Copy out all the entries exactly.

BEGIN DATA SUPPLIED

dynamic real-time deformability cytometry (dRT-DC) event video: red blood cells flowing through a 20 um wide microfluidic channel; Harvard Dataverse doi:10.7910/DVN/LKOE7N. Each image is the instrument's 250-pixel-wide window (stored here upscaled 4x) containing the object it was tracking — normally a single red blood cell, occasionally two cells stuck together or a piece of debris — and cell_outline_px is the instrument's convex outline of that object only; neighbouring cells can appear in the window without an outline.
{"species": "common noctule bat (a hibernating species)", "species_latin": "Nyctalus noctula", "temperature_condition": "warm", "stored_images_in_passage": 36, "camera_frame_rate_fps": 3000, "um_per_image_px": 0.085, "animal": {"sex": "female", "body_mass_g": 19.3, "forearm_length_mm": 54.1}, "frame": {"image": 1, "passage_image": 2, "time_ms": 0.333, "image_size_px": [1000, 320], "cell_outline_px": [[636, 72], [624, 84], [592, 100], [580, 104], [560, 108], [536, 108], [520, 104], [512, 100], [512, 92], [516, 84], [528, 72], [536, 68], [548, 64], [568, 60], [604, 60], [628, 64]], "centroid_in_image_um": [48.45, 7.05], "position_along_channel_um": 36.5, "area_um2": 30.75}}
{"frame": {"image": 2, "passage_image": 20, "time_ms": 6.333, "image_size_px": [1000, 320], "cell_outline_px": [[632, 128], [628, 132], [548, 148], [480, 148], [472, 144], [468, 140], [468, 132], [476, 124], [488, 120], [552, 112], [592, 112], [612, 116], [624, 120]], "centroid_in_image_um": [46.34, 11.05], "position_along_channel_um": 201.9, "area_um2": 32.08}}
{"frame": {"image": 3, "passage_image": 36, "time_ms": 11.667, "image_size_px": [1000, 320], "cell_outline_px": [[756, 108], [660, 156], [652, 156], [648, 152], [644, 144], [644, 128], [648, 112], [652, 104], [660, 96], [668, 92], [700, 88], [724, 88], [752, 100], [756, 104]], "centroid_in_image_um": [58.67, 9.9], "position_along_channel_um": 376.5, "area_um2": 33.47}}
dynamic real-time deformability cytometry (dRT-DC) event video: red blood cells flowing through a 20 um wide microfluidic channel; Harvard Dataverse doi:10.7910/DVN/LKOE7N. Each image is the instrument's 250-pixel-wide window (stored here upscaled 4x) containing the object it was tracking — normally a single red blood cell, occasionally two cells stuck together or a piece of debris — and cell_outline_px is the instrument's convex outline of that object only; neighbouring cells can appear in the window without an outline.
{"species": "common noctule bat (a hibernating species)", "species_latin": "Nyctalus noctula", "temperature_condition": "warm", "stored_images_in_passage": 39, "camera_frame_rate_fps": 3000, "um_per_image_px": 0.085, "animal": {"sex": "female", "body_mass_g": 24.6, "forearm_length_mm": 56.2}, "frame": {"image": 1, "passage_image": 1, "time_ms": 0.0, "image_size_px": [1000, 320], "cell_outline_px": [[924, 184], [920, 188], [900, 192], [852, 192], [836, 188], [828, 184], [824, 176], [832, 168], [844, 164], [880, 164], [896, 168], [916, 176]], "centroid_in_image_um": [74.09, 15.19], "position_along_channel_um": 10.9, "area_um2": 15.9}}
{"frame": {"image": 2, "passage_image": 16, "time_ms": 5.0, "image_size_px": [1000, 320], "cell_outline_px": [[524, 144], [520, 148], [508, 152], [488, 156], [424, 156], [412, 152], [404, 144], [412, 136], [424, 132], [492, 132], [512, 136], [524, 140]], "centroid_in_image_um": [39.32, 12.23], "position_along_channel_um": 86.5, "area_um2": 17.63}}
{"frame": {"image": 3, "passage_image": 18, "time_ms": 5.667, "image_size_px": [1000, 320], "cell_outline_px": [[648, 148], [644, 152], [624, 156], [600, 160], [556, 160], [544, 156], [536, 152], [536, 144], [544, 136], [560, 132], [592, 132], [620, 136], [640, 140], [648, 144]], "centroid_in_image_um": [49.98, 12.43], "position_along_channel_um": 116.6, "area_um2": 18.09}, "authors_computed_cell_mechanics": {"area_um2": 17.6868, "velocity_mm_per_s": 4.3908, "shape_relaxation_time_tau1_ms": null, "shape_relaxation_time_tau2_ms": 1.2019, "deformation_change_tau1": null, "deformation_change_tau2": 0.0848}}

END DATA SUPPLIED

### FULL RESPONSE
dynamic real-time deformability cytometry (dRT-DC) event video: red blood cells flowing through a 20 um wide microfluidic channel; Harvard Dataverse doi:10.7910/DVN/LKOE7N. Each image is the instrument's 250-pixel-wide window (stored here upscaled 4x) containing the object it was tracking — normally a single red blood cell, occasionally two cells stuck together or a piece of debris — and cell_outline_px is the instrument's convex outline of that object only; neighbouring cells can appear in the window without an outline.
{"species": "common noctule bat (a hibernating species)", "species_latin": "Nyctalus noctula", "temperature_condition": "warm", "stored_images_in_passage": 36, "camera_frame_rate_fps": 3000, "um_per_image_px": 0.085, "animal": {"sex": "female", "body_mass_g": 19.3, "forearm_length_mm": 54.1}, "frame": {"image": 1, "passage_image": 2, "time_ms": 0.333, "image_size_px": [1000, 320], "cell_outline_px": [[636, 72], [624, 84], [592, 100], [580, 104], [560, 108], [536, 108], [520, 104], [512, 100], [512, 92], [516, 84], [528, 72], [536, 68], [548, 64], [568, 60], [604, 60], [628, 64]], "centroid_in_image_um": [48.45, 7.05], "position_along_channel_um": 36.5, "area_um2": 30.75}}
{"frame": {"image": 2, "passage_image": 20, "time_ms": 6.333, "image_size_px": [1000, 320], "cell_outline_px": [[632, 128], [628, 132], [548, 148], [480, 148], [472, 144], [468, 140], [468, 132], [476, 124], [488, 120], [552, 112], [592, 112], [612, 116], [624, 120]], "centroid_in_image_um": [46.34, 11.05], "position_along_channel_um": 201.9, "area_um2": 32.08}}
{"frame": {"image": 3, "passage_image": 36, "time_ms": 11.667, "image_size_px": [1000, 320], "cell_outline_px": [[756, 108], [660, 156], [652, 156], [648, 152], [644, 144], [644, 128], [648, 112], [652, 104], [660, 96], [668, 92], [700, 88], [724, 88], [752, 100], [756, 104]], "centroid_in_image_um": [58.67, 9.9], "position_along_channel_um": 376.5, "area_um2": 33.47}}
dynamic real-time deformability cytometry (dRT-DC) event video: red blood cells flowing through a 20 um wide microfluidic channel; Harvard Dataverse doi:10.7910/DVN/LKOE7N. Each image is the instrument's 250-pixel-wide window (stored here upscaled 4x) containing the object it was tracking — normally a single red blood cell, occasionally two cells stuck together or a piece of debris — and cell_outline_px is the instrument's convex outline of that object only; neighbouring cells can appear in the window without an outline.
{"species": "common noctule bat (a hibernating species)", "species_latin": "Nyctalus noctula", "temperature_condition": "warm", "stored_images_in_passage": 39, "camera_frame_rate_fps": 3000, "um_per_image_px": 0.085, "animal": {"sex": "female", "body_mass_g": 24.6, "forearm_length_mm": 56.2}, "frame": {"image": 1, "passage_image": 1, "time_ms": 0.0, "image_size_px": [1000, 320], "cell_outline_px": [[924, 184], [920, 188], [900, 192], [852, 192], [836, 188], [828, 184], [824, 176], [832, 168], [844, 164], [880, 164], [896, 168], [916, 176]], "centroid_in_image_um": [74.09, 15.19], "position_along_channel_um": 10.9, "area_um2": 15.9}}
{"frame": {"image": 2, "passage_image": 16, "time_ms": 5.0, "image_size_px": [1000, 320], "cell_outline_px": [[524, 144], [520, 148], [508, 152], [488, 156], [424, 156], [412, 152], [404, 144], [412, 136], [424, 132], [492, 132], [512, 136], [524, 140]], "centroid_in_image_um": [39.32, 12.23], "position_along_channel_um": 86.5, "area_um2": 17.63}}
{"frame": {"image": 3, "passage_image": 18, "time_ms": 5.667, "image_size_px": [1000, 320], "cell_outline_px": [[648, 148], [644, 152], [624, 156], [600, 160], [556, 160], [544, 156], [536, 152], [536, 144], [544, 136], [560, 132], [592, 132], [620, 136], [640, 140], [648, 144]], "centroid_in_image_um": [49.98, 12.43], "position_along_channel_um": 116.6, "area_um2": 18.09}, "authors_computed_cell_mechanics": {"area_um2": 17.6868, "velocity_mm_per_s": 4.3908, "shape_relaxation_time_tau1_ms": null, "shape_relaxation_time_tau2_ms": 1.2019, "deformation_change_tau1": null, "deformation_change_tau2": 0.0848}}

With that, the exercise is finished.